Parameter-Efficient Transfer Learning with Diff Pruning (2012.07463v2)

Abstract: While task-specific finetuning of pretrained networks has led to significant empirical advances in NLP, the large size of networks makes finetuning difficult to deploy in multi-task, memory-constrained settings. We propose diff pruning as a simple approach to enable parameter-efficient transfer learning within the pretrain-finetune framework. This approach views finetuning as learning a task-specific diff vector that is applied on top of the pretrained parameter vector, which remains fixed and is shared across different tasks. The diff vector is adaptively pruned during training with a differentiable approximation to the L0-norm penalty to encourage sparsity. Diff pruning becomes parameter-efficient as the number of tasks increases, as it requires storing only the nonzero positions and weights of the diff vector for each task, while the cost of storing the shared pretrained model remains constant. It further does not require access to all tasks during training, which makes it attractive in settings where tasks arrive in stream or the set of tasks is unknown. We find that models finetuned with diff pruning can match the performance of fully finetuned baselines on the GLUE benchmark while only modifying 0.5% of the pretrained model's parameters per task.

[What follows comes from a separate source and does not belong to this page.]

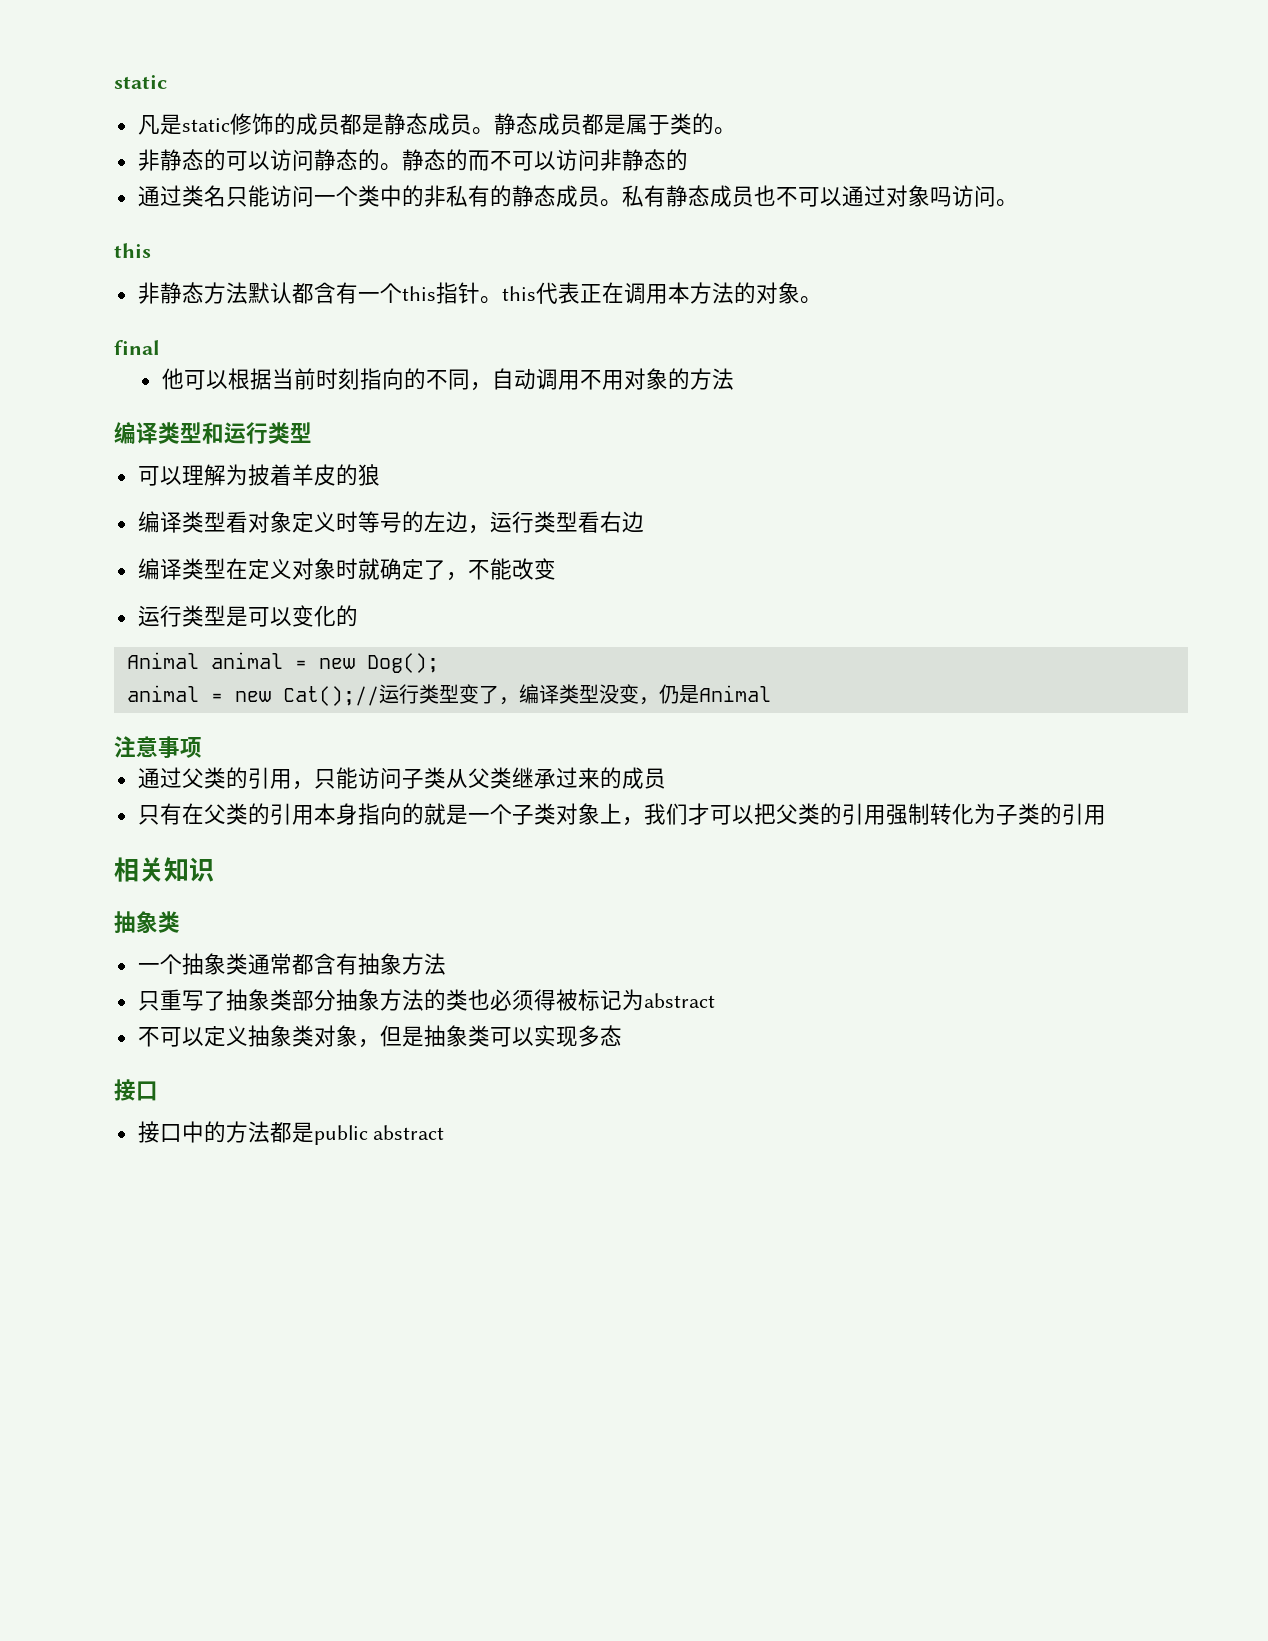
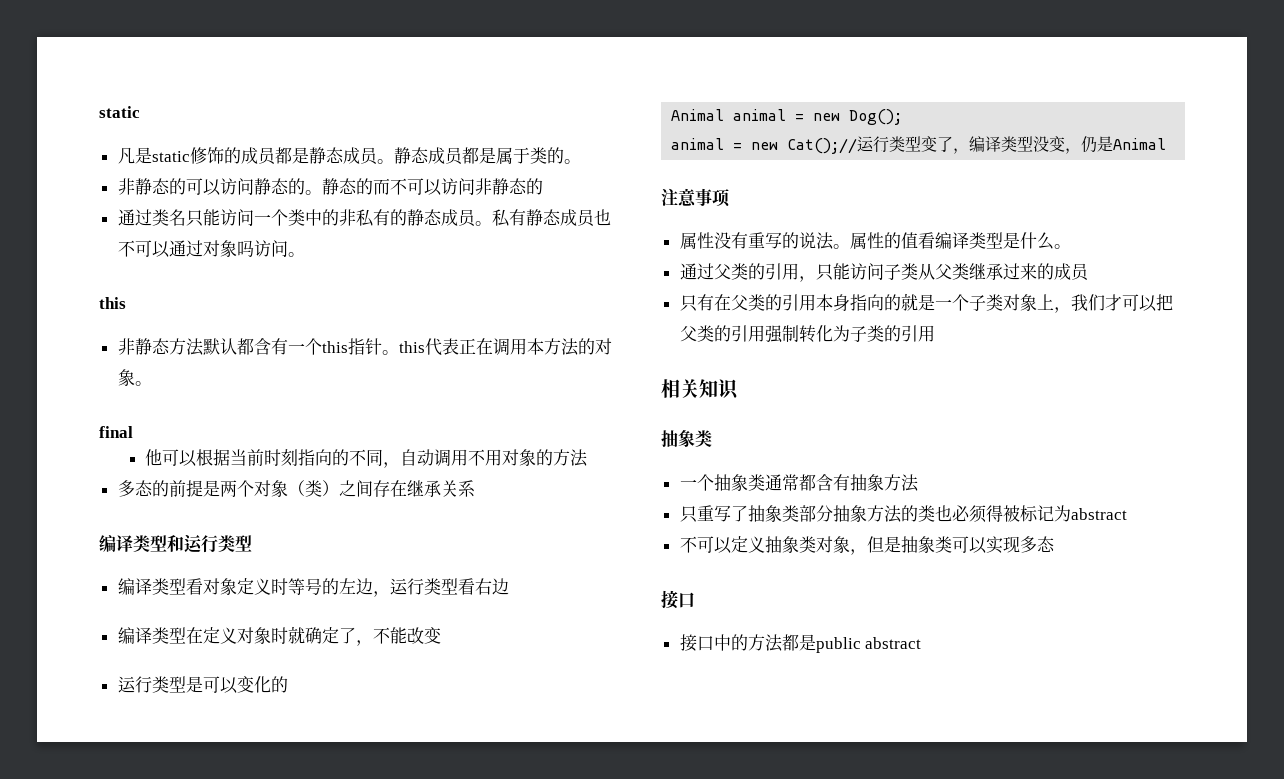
(734, 379) none -> [117,480,475,497] // 多态的前提是两个对象（类）之间存在继承关系
[137,464,380,486] // 可以理解为披着羊皮的狼 -> (252, 543) none
(202, 747) none -> [679,232,1071,250] // 属性没有重写的说法。属性的值看编译类型是什么。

• The paper introduces diff pruning, a method that adds a sparse task-specific diff vector to pretrained models, altering only 0.5% of parameters per task.
• It demonstrates that diff pruning matches full finetuning performance on benchmarks like GLUE and SQuAD using minimal additional parameters.
• The approach enables efficient dynamic task adaptation for storage-constrained environments and paves the way for future advances in model sparsity and compression.

Parameter-Efficient Transfer Learning with Diff Pruning: A Detailed Analysis

This essay provides an in-depth examination of the paper "Parameter-Efficient Transfer Learning with Diff Pruning," authored by Demi Guo, Alexander M. Rush, and Yoon Kim. The paper presents a novel method named "diff pruning," which addresses the limitations of deploying large pretrained networks in storage-constrained environments by enabling parameter-efficient transfer learning across multiple tasks.

Overview and Methodology

Diff pruning emerges as a solution to the challenges posed by the traditional task-specific fine-tuning of pretrained deep networks. This conventional approach is often infeasible in environments where memory and storage are limited, particularly when the same pretrained model is to be adapted for numerous tasks simultaneously. The diff pruning strategy circumvents this problem by learning a task-specific difference vector, referred to as the "diff" vector, which extends the pretrained model's parameters instead of altering them directly.

The task-specific diff vector is optimized with an approximation to the $L_0$-norm penalty to ensure parameter sparsity. This formulation is strategic for scenarios where tasks are introduced dynamically, such as on-device applications where models must be adaptable without comprehensive retraining for each task. Notably, the authors demonstrate that diff pruning achieves performance parity with fully finetuned models on established benchmarks like GLUE, while only altering a minimal 0.5% of the pretrained model's parameters for each task. This is a substantial improvement in efficiency compared to existing parameter-efficient approaches such as Adapters.

Experimental Results and Implications

The empirical evaluation of diff pruning spans a variety of NLP tasks within the GLUE benchmark and the SQuAD question answering dataset. The methodology was tested against several baselines, including full finetuning and adapter-based approaches, with results consistently showing that diff pruning maintains competitive accuracy with significantly fewer additional parameters per task.

The findings imply that dynamic task adaptation can be achieved without the overhead traditionally associated with deep model finetuning. Moreover, diff pruning provides a viable pathway for the practical deployment of LLMs in settings where storage is constrained and tasks are dynamically introduced.

Theoretical and Practical Implications

From a theoretical standpoint, diff pruning represents a convergence of efficient learning methodologies, borrowing principles from both model compression and transfer learning. The use of differentiable approximations to the $L_0$-norm penalty introduces a nuanced method of enforcing sparsity, which could have broader implications for sparsity control in deep learning. Practically, this method offers a scalable, adaptable solution for deploying pretrained models across a spectrum of tasks without necessitating extensive computational resources or retraining over the entire dataset.

Future Directions

Looking forward, there are several promising avenues for future research rooted in the insights garnered from diff pruning. One potential area is the integration of diff pruning with ongoing developments in model compression and quantization techniques, which could further optimize the balance between model size, performance, and inference speed. Additionally, exploring the applicability of diff pruning across other domains, such as computer vision or speech processing, could reveal new dimensions to this approach.

Ultimately, the introduction of diff pruning marks a crucial step towards the sustainable deployment of large-scale neural architectures in heterogeneous task environments, offering a blueprint for future advancements in parameter-efficient model adaptation.